長時間プレイにおける本体重量とホールド感のリアルな比較
数十グラムの差が生み出す手首への影響
手に持ってプレイするポータブル機にとって、本体の「重さ」はプレイの快適性を左右する最重要事項のひとつです。 STEAM DECK OLEDの重量は約632gです。 対するROG ALLY Xは約678gとなっています。 その差はわずか46gです。 しかし、実際に両者を手に持って1〜2時間以上プレイし続けてみると、このわずかな差が手首や親指の付け根に無視できない疲労感の違いとして蓄積されていくのがわかります。 特に寝転がって仰向けでプレイする際、この46gの差は体感的にさらに大きく感じられるようになります。
人体工学に基づいたグリップの工夫
ただし、単に軽い方が優れているとも言い切れません。 STEAM DECK OLEDは、手のひら全体で包み込むように握る大きなグリップ形状を採用しています。 これにより、重量が均等に分散されるため、持った瞬間に「あれ?思ったより軽いな」と感じる素晴らしい設計になっています。 一方のROG ALLY Xも、初代からグリップの厚みを増し、ホールド感が劇的に向上しました。 このため、678gという重量の割には非常に持ちやすく、手の筋肉が緊張しにくい設計に改良されています。 とはいえ、Nintendo Switch(約400g前後)と比較するとどちらも非常に重いです。 長時間のプレイでは「椅子の肘掛けに肘を置く」「膝の上にクッションを置く」といった工夫を取り入れると、驚くほど快適に遊べます。 物理的な重さをカバーする持ち方のテクニックを知っておくだけで、疲労感は劇的に減少します。

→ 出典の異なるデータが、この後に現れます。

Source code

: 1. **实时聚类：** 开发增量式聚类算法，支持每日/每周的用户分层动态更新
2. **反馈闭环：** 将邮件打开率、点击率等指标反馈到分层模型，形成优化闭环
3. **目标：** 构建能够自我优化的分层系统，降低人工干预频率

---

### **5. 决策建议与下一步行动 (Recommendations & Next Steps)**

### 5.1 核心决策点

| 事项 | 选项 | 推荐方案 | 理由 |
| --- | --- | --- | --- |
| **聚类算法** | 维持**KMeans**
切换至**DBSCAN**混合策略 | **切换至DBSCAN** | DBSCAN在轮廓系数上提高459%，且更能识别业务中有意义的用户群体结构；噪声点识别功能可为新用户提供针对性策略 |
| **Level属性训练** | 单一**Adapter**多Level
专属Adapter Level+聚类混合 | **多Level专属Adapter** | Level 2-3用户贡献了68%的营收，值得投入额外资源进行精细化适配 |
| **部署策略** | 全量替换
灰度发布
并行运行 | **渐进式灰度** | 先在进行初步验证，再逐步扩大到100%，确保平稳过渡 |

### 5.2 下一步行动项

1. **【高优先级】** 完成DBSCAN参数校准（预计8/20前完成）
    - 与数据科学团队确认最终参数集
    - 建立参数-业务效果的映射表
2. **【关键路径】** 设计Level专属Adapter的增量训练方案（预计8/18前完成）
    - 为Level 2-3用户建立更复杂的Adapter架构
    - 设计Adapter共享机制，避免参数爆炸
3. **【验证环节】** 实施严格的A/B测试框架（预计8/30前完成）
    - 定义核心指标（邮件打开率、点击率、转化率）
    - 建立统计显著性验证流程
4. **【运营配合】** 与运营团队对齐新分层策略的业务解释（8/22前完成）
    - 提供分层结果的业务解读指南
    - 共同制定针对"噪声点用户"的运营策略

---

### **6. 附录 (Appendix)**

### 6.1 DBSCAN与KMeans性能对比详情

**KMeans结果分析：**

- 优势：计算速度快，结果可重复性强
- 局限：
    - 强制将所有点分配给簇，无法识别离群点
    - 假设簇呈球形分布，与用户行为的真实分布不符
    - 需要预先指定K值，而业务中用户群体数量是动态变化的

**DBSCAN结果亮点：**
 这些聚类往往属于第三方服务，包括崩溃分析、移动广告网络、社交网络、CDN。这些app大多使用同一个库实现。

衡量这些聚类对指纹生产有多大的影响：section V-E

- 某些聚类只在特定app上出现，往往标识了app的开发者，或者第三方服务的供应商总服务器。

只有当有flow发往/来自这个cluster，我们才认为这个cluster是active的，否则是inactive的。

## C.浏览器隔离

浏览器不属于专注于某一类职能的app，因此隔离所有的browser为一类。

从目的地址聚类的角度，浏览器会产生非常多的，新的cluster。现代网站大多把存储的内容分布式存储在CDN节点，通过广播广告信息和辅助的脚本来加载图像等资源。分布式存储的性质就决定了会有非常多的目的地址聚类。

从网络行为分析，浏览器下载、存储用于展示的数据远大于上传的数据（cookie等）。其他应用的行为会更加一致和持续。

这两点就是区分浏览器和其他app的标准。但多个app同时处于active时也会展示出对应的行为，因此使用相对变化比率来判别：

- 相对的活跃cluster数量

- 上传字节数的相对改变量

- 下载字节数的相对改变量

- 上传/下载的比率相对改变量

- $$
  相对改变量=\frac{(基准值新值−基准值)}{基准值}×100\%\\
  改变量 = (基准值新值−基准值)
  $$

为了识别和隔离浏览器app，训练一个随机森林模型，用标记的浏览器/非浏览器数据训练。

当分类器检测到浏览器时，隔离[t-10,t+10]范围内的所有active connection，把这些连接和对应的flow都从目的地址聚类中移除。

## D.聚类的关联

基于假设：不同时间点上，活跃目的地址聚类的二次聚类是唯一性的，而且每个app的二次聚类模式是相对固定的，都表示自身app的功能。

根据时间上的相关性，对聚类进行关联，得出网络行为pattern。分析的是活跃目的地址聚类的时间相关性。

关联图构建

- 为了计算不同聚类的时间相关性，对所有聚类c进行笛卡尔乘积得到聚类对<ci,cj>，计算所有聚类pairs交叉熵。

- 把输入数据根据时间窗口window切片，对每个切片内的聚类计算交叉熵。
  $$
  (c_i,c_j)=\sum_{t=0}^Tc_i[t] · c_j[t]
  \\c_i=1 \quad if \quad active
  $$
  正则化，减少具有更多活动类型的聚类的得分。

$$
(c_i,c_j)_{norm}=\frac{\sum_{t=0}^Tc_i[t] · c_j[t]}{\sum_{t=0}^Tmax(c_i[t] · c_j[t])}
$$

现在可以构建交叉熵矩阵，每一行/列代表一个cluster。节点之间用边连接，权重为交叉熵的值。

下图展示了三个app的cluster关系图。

結局どっちが買い?プレイスタイル別のおすすめ機種診断
STEAM DECK OLEDが最適なのはこんな人
あなたがもし、「プレイしたいお気に入りのゲームが主にSteamストアにあり、購入後に余計なPC設定などをすることなく、電源を入れてすぐにサクッと布団の中や外出先でプレイしたい」と考えているなら、迷わずSTEAM DECK OLEDをおすすめします。 また、ドット絵のインディーゲームやシミュレーションゲーム、ビジュアルノベルゲームを好む方にとっても、最高に美しい有機ELディスプレイと便利なトラックパッドを搭載した本機は、一生ものの最高の相棒になります。 初期コストを抑えて、圧倒的な「ゲーム機としての使いやすさ」を重視したいライトユーザーからミドルユーザーには、これが唯一無二の正解です。 面倒な設定やバグに振り回されることなく、ピュアにゲームそのものを楽しむ極上の時間が手に入ります。
ROG ALLY Xが最適なのはこんな人
一方で、あなたが「モンスターハンターやサイバーパンクといった最新の重いAAAゲームを、ポータブル機としては極限まで高いグラフィック設定と高いフレームレートで動かしたい」と望むなら、ROG ALLY Xが間違いのない選択肢です。 また、XboxのGame Passを利用していたり、Epic Games、その他の独自プラットフォームのゲームをプレイしたかったり、はたまたアンチチートが必要な人気のオンラインマルチプレイゲームを遊びたいというハードコアゲーマーにとっても、Windows 11を搭載した本機は必須のデバイスとなります。 非常に高価な買い物にはなりますが、その圧倒的なスペックとバッテリー、何でもできるPCとしての汎用性は、価格以上の究極のゲーム体験を提供してくれます。 妥協を許さない、最先端の技術を手のひらで飼い慣らす快感をぜひ味わってみてください。
まとめ
自分にとっての「ゲーム体験」を定義して選ぼう
今回ご紹介した「STEAM DECK OLED」と「ROG ALLY X」は、一見すると非常によく似たポータブルゲーミングPCです。 しかし、その中身を紐解いていくと、Valve社が目指した「コンソールゲーム機のような至高の使いやすさと美しい画面表示」と、ASUSが目指した「すべてのWindowsゲームを動かすための圧倒的なパワーとスタミナ」という、全く異なる2つのアプローチで完成した最高峰のデバイスであることが分かります。 自分がどのような場所で、どのようなゲームを、どれくらいの頻度で遊びたいのか、その「ゲーム体験」をしっかりと定義することが、失敗しないデバイス選びの第一歩です。
ポータブルゲーム機がもたらす新しいライフスタイル
「高性能なデスクトップPCを起動するために、わざわざ机の前に座るのが億劫になって、最近ゲームから少し離れてしまっていた」 そんな大人のゲームファンにこそ、これらのデバイスは劇的な感動をもたらしてくれます。 電源ボタンを一度押すだけで、一瞬でそこが自分だけのゲーム部屋になります。 用事ができればワンプッシュで保存もせずにスリープして、後からその瞬間に戻ることができるのです。 このような手軽さは、現代の忙しい私たちのゲームライフにこれ以上ない潤いを与えてくれるはずです。 ゲームをすることへの心理的ハードルが、信じられないほど低くなるのを実感していただけるでしょう。
まずは手にとって最初の一歩を踏み出してみましょう
将来的に「STEAM DECK 2」がいつか発売されるかもしれないという情報もあります。 しかし、現行のOLEDモデルの完成度はすでに極めて高いです。 また、公式のリーク情報などを見ても、大幅な性能向上が見込める次期ハードウェアは2028年頃まで登場しない可能性が高いとされています。 このため、今から購入しても決して遅すぎるということはありません。 早く手に入れた分だけ、あなたの手の中で紡がれる楽しいゲームの時間が、今日からすぐに始まり、積み重なっていきます。 ぜひご自身のライフスタイルと、プレイしたい愛すべきタイトルたちを想像しながら、あなたにとっての究極の1台を選び抜いてみてください。 きっと、忘れられない感動的なゲーム体験があなたを待っているはずです。